## What is asked:
(1) Name every country that the Brady plc text gives as a location of Xstrata Copper's mining and processing facilities.
(2) In the rows that follow the text, rewrite as a numbered list the lines between the one holding "family: Asteraceae" and the one holding "common name: Blue-gray gnatcatcher", inclusive.

## Text shown:
## begin

Brady plc Telephone: +44(0)1223 479479 Gavin Lavelle, Chief Executive Officer Tony Ratcliffe, Finance Director Cenkos Securities Telephone: +44(0)20 7397 8900 Ivonne Cantu Alex Aylen

Paul Fullagar, Chairman of Brady plc, commented:

"The Group has delivered strong growth in both revenues and operating profits in the first half of 2009. This demonstrates the continued success and momentum following the reorganisation in 2007 and execution of the new business plan set out in 2008.

The sales organisation has been strengthened and a focus on our core business has generated improved operating margins which has been further complemented by the addition of Comsoft. Comsoft was acquired and successfully integrated in the period, and continues to perform above its plan.

The Board has confidence that the Group will meet its expectations for the full year and remains well placed for future growth."

Chief Executive Officer's Commentary

I am pleased to provide a summary of the financial and operational highlights at Brady in the first half of 2009, together with the outlook for the rest of 2009 and beyond.

New Contracts

The Group has announced three significant new licence contracts in the first half of 2009, which in deal flow terms compared to the signing of one significant new contract in the first half of 2008. In March 2009 Xstrata Copper, one of the commodity business units within the major global diversified mining group Xstrata plc, selected Brady's Aquarius solution to supply the organisation's metal trading business. Xstrata Copper is the world's fourth largest copper producer with mining and processing facilities located in Australia, Chile, Peru, Argentina and Canada. This represented the Group's first sale of Aquarius since Brady acquired the specialist metals trading technology through its acquisition of Comsoft in January 2009. Aquarius is also being implemented by Asarco, a fully integrated miner, smelter and refiner of copper, in the United States.

## end

## Records to use:
## begin

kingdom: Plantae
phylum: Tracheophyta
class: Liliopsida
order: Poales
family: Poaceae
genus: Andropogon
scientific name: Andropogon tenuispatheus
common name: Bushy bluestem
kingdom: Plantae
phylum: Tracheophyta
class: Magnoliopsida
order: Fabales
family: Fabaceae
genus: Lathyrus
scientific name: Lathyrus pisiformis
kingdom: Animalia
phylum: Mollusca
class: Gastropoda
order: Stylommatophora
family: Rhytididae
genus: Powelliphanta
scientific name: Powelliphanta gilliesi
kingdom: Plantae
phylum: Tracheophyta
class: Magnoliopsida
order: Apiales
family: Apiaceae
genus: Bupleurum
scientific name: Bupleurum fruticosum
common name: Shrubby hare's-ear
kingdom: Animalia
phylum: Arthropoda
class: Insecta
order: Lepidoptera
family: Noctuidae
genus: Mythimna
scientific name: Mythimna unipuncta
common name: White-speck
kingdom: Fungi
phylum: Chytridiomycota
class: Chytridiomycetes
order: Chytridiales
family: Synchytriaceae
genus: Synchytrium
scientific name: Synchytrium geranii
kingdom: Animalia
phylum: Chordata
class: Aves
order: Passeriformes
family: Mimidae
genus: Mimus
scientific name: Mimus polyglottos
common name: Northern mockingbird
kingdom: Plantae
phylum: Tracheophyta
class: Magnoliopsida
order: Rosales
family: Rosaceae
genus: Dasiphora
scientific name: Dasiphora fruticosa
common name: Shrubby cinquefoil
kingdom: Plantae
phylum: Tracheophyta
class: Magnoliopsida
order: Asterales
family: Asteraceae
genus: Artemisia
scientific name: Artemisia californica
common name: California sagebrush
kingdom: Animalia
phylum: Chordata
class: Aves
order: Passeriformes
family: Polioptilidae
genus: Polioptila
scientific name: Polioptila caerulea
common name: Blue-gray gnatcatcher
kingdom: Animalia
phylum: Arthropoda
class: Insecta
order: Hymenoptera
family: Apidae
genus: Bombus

## end

## Solution list:
(1) Australia, Chile, Peru, Argentina, Canada

(2)
1. family: Asteraceae
2. genus: Artemisia
3. scientific name: Artemisia californica
4. common name: California sagebrush
5. kingdom: Animalia
6. phylum: Chordata
7. class: Aves
8. order: Passeriformes
9. family: Polioptilidae
10. genus: Polioptila
11. scientific name: Polioptila caerulea
12. common name: Blue-gray gnatcatcher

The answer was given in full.